If do_copy is set to False, do not create a copy of the list for dense instances (other types must be copied anyway).
-
is_empty
¶ Return true if the data structures are empty.
-
load_from_arff
(filename, encoding=u'UTF-8')[source]¶ Load an ARFF file/stream, filling the data structures.
-
load_from_dict
(data, attrib_types={})[source]¶ Fill in values from a list of dictionaries (=instances). Attributes are assumed to be of string type unless specified otherwise in the attrib_types variable. Currently only capable of creating dense data sets.
-
load_from_vect
(attrib, vect)[source]¶ Fill in values from a vector of values and an attribute (allow adding values for nominal attributes).
-
match_headers
(other, add_values=False)[source]¶ Force this data set to have equal headers as the other data set. This cares for different values of nominal/numeric attributes – (numeric values will be the same, values unknown in the other data set will be set to NaNs). In other cases, such as a different number or type of attributes, an exception is thrown.
-
merge
(other)[source]¶ Merge two DataSet objects. The list of attributes will be concatenated. The two data sets must have the same number of instances and be either both sparse or both non-sparse.
Instance weights are left unchanged (from this data set).
-
rename_attrib
(old_name, new_name)[source]¶ Rename an attribute of this data set (find it by original name or by index).
-
separate_attrib
(attribs)[source]¶ Given a list of attributes, delete them from the data set and return them as a new separate data set. Accepts a list of names or indexes, or one name, or one index.
-
split
(split_func, keep_copy=True)[source]¶ Split the data set using a splitting function and return a dictionary where keys are different return values of the splitting function and values are data sets containing instances which yield the respective splitting function return values.
The splitting function takes two arguments - the current instance index and the instance itself as an attribute-value dictionary. Its return value determines the split.
If keep_copy is set to False, ALL instances will be removed from the original data set.
-
subset
(*args, **kwargs)[source]¶ Return a data set representing a subset of this data set’s values.
Args can be a slice or [start, ] stop [, stride] to create a slice. No arguments result in a complete copy of the original.

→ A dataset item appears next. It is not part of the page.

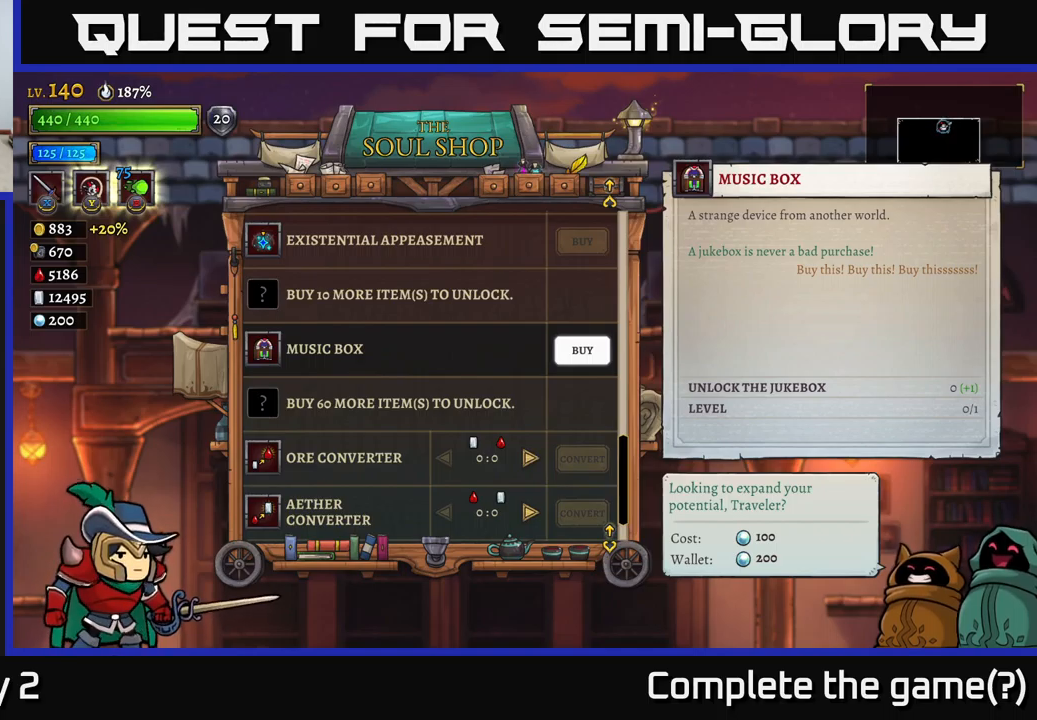
{"buttons": [], "left_stick": "center", "right_stick": "center", "events": []}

Kwargs may contain just one value – if copy is set to false, the sliced values are removed from the original data set.
-
alex.components.nlg.tectotpl.tool.ml.model module¶
-
class
alex.components.nlg.tectotpl.tool.ml.model.
AbstractModel
(config)[source]¶ Bases:
object
Abstract ancestor of different model classes
-
check_classification_input
(instances)[source]¶ Check classification input data format, convert to list if needed.
-
evaluate
(test_file, encoding=u'UTF-8', classif_file=None)[source]¶ Evaluate on the given test data file. Return accuracy. If classif_file is set, save the classification results to this file.
-
get_classes
(data, dtype=<type 'int'>)[source]¶ Return a vector of class values from the given DataSet. If dtype is int, the integer values are returned. If dtype is None, the string values are returned.
-
static
load_from_file
(model_file)[source]¶ Load the model from a pickle file or stream (supports GZip compression).
-
-
class
alex.components.nlg.tectotpl.tool.ml.model.
Model
(config)[source]¶ Bases:
alex.components.nlg.tectotpl.tool.ml.model.AbstractModel
-
PREDICTED
= u'PREDICTED'¶
-
construct_classifier
(cfg)[source]¶ Given the config file, construct the classifier (based on the ‘classifier’ or ‘classifier_class’/’classifier_params’ settings. Defaults to DummyClassifier.
-
static
create_training_job
(config, work_dir, train_file, name=None, memory=8, encoding=u'UTF-8')[source]¶ Submit a training process on the cluster which will save the model to a pickle. Return the submitted job and the future location of the model pickle. train_file cannot be a stream, it must be an actual file.
-
-
class
alex.components.nlg.tectotpl.tool.ml.model.
SplitModel
(config)[source]¶ Bases:
alex.components.nlg.tectotpl.tool.ml.model.AbstractModel
A model that’s actually composed of several Model-s.